## Data
=====

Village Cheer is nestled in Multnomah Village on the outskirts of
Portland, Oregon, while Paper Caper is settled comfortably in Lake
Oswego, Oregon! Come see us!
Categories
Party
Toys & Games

=====

Reproduce the listing above word for word, keeping every line in its original order.

Village Cheer is nestled in Multnomah Village on the outskirts of
Portland, Oregon, while Paper Caper is settled comfortably in Lake
Oswego, Oregon! Come see us!
Categories
Party
Toys & Games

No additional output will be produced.